Updated
Updated · Quanta Magazine · Jul 6
Four Researchers Prove Quantum Proofs Beat Classical Ones in 20-Year Complexity Problem
Updated
Updated · Quanta Magazine · Jul 6

Four Researchers Prove Quantum Proofs Beat Classical Ones in 20-Year Complexity Problem

3 articles · Updated · Quanta Magazine · Jul 6

Summary

  • A 100-page paper by Chinmay Nirkhe, Mark Zhandry, Jonas Haferkamp and John Bostanci identifies a computational problem that requires a quantum proof, delivering the strongest answer yet to a 20-year question in quantum complexity theory.
  • The team used the spectral forrelation problem, showing a quantum state can certify the answer while any reusable classical proof would imply an impossible shadow-guessing method, yielding a contradiction.
  • The result establishes an oracle separation between QMA and QCMA—the classes for problems with quantum proofs and classical proofs checked by quantum computers—and won a best-paper award at the 2026 Symposium on Theory of Computing.
  • A second oracle separation, developed soon after with MIT student Andrew Huang and adviser Vinod Vaikuntanathan, reinforced the conclusion and may eventually inform quantum cryptography.

Insights

How will un-copyable quantum proofs reshape the future of digital security and personal identity?
If a mathematical proof cannot be written down, what does this reveal about the limits of classical knowledge?
Is today’s encrypted data already compromised by future quantum computers?
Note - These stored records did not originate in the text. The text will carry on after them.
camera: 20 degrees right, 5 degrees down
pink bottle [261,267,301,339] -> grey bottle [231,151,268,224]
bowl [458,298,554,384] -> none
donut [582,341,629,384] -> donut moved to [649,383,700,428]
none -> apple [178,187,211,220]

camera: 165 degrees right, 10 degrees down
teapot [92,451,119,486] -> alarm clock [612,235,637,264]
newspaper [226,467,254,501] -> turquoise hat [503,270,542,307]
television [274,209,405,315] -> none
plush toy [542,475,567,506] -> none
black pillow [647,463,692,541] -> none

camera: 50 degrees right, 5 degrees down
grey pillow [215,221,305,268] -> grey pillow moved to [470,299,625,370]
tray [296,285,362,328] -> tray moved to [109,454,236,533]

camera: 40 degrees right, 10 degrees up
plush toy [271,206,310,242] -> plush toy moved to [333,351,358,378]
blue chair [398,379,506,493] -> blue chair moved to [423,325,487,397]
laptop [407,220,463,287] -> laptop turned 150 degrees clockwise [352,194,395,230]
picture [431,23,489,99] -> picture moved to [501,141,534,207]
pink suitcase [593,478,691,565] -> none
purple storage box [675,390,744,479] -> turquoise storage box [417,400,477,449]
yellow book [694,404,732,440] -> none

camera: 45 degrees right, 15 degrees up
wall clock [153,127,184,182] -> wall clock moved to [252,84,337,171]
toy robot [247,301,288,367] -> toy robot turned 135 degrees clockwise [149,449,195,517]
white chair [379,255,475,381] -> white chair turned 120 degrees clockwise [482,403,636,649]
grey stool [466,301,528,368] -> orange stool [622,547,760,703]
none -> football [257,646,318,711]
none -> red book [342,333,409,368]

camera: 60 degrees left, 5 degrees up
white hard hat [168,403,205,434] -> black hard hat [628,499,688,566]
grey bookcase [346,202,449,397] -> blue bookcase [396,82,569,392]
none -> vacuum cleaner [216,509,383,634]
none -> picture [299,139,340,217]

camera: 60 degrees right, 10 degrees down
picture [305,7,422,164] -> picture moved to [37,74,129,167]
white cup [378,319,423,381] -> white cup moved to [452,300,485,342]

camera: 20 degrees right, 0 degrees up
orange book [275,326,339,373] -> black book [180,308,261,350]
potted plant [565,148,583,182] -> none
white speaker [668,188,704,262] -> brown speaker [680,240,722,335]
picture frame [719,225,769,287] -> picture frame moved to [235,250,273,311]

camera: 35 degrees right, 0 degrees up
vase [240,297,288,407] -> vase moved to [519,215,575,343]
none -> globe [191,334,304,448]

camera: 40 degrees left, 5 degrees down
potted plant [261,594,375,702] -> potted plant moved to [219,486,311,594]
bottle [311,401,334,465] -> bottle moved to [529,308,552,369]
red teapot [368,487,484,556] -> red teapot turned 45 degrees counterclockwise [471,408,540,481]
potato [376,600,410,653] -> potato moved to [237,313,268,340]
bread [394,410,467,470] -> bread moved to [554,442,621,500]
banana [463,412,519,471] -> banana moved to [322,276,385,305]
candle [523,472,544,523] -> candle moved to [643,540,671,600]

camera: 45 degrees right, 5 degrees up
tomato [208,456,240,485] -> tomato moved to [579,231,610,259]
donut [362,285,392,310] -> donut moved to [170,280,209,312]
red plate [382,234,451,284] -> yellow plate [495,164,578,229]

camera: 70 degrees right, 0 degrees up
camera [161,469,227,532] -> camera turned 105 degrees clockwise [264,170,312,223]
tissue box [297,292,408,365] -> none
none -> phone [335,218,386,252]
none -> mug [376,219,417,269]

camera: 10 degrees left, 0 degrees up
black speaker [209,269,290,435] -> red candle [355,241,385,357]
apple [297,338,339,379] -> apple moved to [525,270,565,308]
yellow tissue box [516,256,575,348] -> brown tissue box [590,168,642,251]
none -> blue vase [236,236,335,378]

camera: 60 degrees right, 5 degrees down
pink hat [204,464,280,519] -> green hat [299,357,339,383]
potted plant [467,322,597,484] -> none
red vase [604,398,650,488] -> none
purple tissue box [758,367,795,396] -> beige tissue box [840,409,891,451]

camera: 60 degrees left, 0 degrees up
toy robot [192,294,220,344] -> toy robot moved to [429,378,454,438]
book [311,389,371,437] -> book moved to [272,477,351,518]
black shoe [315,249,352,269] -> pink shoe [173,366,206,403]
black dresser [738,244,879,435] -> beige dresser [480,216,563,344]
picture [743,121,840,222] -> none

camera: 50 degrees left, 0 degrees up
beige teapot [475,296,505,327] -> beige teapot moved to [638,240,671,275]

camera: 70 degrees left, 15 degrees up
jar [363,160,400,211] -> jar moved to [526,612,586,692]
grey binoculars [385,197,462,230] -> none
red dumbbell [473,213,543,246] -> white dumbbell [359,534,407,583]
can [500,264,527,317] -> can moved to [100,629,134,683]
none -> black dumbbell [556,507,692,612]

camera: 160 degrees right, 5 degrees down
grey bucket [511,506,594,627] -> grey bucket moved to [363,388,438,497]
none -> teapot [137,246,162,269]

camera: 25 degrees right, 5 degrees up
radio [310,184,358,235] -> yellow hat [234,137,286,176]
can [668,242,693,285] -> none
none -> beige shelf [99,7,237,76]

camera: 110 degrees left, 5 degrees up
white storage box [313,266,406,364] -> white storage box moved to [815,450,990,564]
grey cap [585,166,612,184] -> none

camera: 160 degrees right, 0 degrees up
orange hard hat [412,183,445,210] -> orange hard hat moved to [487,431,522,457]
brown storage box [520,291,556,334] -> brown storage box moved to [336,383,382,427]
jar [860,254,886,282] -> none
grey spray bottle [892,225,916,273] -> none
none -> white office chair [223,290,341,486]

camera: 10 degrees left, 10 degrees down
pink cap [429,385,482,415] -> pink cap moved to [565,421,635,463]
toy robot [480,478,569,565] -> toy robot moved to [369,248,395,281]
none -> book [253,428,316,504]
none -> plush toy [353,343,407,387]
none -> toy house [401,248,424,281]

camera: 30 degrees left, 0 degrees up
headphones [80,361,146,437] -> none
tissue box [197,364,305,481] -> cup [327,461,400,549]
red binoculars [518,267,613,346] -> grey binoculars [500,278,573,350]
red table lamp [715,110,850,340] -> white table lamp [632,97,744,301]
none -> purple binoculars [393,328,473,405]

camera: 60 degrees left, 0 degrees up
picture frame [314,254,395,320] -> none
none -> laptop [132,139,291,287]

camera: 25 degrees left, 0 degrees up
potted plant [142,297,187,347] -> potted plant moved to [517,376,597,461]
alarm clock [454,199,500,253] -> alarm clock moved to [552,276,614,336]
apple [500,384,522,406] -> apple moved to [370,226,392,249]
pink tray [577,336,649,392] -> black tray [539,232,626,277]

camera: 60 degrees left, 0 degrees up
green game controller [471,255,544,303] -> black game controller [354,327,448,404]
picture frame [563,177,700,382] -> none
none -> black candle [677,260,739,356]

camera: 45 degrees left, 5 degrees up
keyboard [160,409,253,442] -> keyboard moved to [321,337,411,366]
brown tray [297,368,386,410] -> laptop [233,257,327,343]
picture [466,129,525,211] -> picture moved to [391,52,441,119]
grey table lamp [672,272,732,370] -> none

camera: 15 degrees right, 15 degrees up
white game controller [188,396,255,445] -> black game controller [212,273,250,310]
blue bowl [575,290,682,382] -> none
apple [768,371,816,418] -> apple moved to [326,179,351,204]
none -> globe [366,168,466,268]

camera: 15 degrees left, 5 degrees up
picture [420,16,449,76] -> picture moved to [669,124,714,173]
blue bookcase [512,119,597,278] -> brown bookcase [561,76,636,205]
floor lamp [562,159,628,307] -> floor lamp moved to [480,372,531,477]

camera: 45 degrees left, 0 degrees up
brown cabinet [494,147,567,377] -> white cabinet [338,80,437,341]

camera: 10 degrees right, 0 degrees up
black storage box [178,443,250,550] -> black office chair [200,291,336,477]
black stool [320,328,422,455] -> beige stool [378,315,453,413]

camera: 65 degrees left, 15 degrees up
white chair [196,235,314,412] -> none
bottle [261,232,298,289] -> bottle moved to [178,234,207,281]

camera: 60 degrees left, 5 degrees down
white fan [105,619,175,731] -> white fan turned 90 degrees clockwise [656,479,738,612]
Landmark 2026 Result: Quantum Merlin-Arthur (QMA) Outperforms Classical Proofs

Overview

On July 6, 2026, four leading researchers achieved a major breakthrough by proving that quantum proofs (QMA) are fundamentally more powerful than classical proofs (QCMA) for certain computational problems. Their work showed that quantum proofs can convince a quantum verifier much more efficiently, or even in cases where classical proofs fail. This result marks a significant milestone in understanding quantum information, providing a definitive answer to a long-standing question about the differences between quantum and classical computation. The proof also deepens our knowledge of how quantum mechanics offers unique computational advantages beyond just faster processing.